As the Seattle Monorail Project (SMP) prepared to hold its final public hearing on the monorail's alignment, several Seattle City Council members were pushing to put the brakes on the oft-delayed project.

In a draft letter, dated January 23, that has been circulating behind the scenes at city hall, monorail critic Richard Conlin asked SMP board chairman Tom Weeks and executive director Joel Horn to delay the route decision at least 45 days past the release of the final environmental impact statement on March 10, citing the need for more thorough review and evaluation of the route. The SMP plans to approve the route at its board meeting March 29. "There are areas [along the route] where we might want to weigh in and express a preference," Conlin says, noting that the SMP has made several changes to the route since a draft alignment was released last November. "We don't have all the information we need" to develop an informed opinion, Conlin says.

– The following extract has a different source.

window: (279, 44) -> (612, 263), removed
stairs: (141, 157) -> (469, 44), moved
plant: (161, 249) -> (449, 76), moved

On its face, Conlin's request seems reasonable: If the route changes, the public should have the opportunity to weigh in on the revised proposal. The flaw in Conlin's logic is that community input is what led the monorail authority to make the very changes--11 tweaks in all--that Conlin now wants vetted in a public forum. If any change has to be considered in a public hearing--and if public hearings are an opportunity for the public to ask for changes--it's easy to imagine an infinite loop of process, in which debate leads endlessly to more debate. Conversely, if the monorail agency hadn't been responsive to community input, the "problem"--changes to the plan--would never have existed in the first place.

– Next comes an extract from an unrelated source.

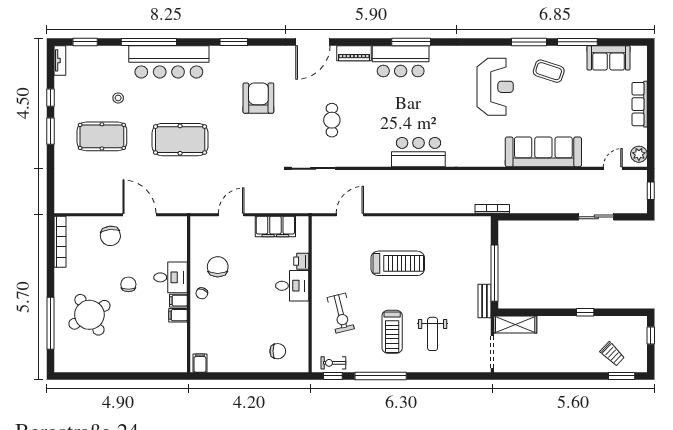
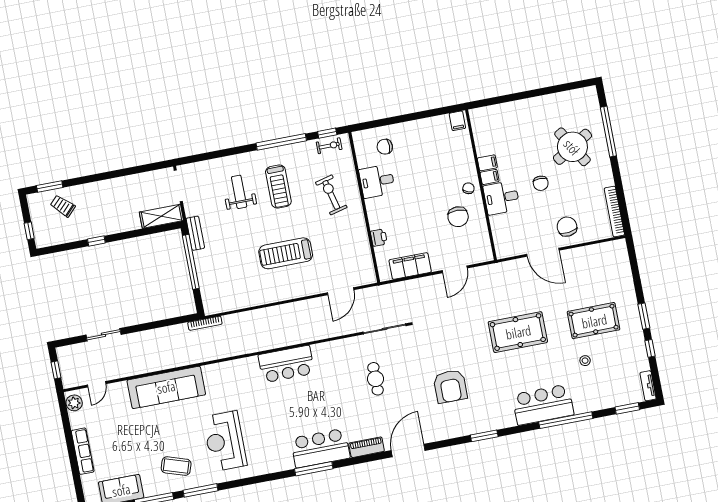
bar counter: (169, 62) -> (543, 405), width x0.73
desk: (292, 286) -> (377, 181), moved
treadmill: (392, 332) -> (278, 187), turned 180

"After 11 months and hundreds of meetings, he wants us to delay it another 45 days to have another public hearing," SMP board member Cindi Laws gripes. "The best way to kill the monorail is to have us drive up our costs through endless process." Monorail proponent Peter Sherwin, who has not hesitated to call for more accountability and public input into the monorail agency's decisions, adds that in itself, "process in Seattle isn't the problem. The problem is, sometimes it's used to stop a project or in some way hinder it. How do we compare the amount of public outreach we've had on the monorail to the [mayor's proposed] trolley line in South Lake Union, or even the viaduct?" Ironically, the very week Conlin shopped around his letter asking the SMP to hold off on approving its route, he and his council colleagues unanimously rubber-stamped the mayor's Seattle City Light superintendent nominee, Jorge Carrasco, after a single public hearing.

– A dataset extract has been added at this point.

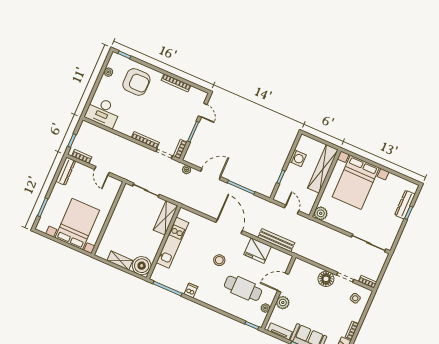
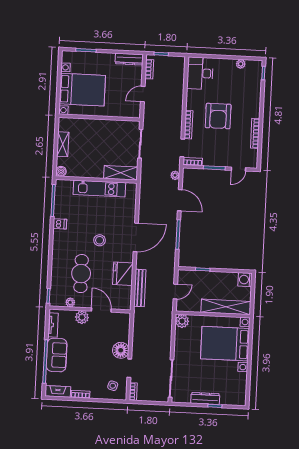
armchair: (136, 82) -> (218, 116), moved
washing machine: (298, 158) -> (245, 280), moved, turned 90
dresser: (405, 205) -> (205, 398), moved
boiler: (142, 266) -> (61, 171), width x0.54, depth x0.54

The council itself seems divided about the pace of the SMP's progress. On the side of more process are council members like Peter Steinbrueck, who cosigned Conlin's letter. Steinbrueck says monorail proponents are trying to brand council members as obstructionists when all they're doing is seeking solid answers. "They're putting all kinds of pressure on us, accusing us of trying to hold up the process, when we're just trying to do our due diligence," Steinbrueck says. Steinbrueck's concern about running the monorail through Seattle Center, which he has expressed repeatedly throughout the council's monorail discussions, illustrates precisely how the monorail could get bogged down in infinite process: No matter how long you prolong the debate, some people aren't going to get their way.

On the side of action are council members like Nick Licata and monorail convert Jan Drago, who notes that the council will have plenty of concrete opportunities to weigh in on the monorail route without unnecessarily obstructing the process. As Drago points out, the SMP can't move forward, period, without the council's approval on the Seattle Center alignment, the use of the West Seattle Bridge, and a number of other issues. "Those are the things the city has to do," Drago says pointedly. "We don't have to be involved in every board decision.... The best thing we can do is do our job, which includes things that are directly related to the monorail."

In keeping with that sentiment, Drago has scheduled a series of committee meetings on the monorail route that don't conflict with the SMP's schedule; the first one will be held next Monday, February 9, at 9:30 a.m. The briefings, Drago says, "will include [discussion of] the changes" to the monorail alignment.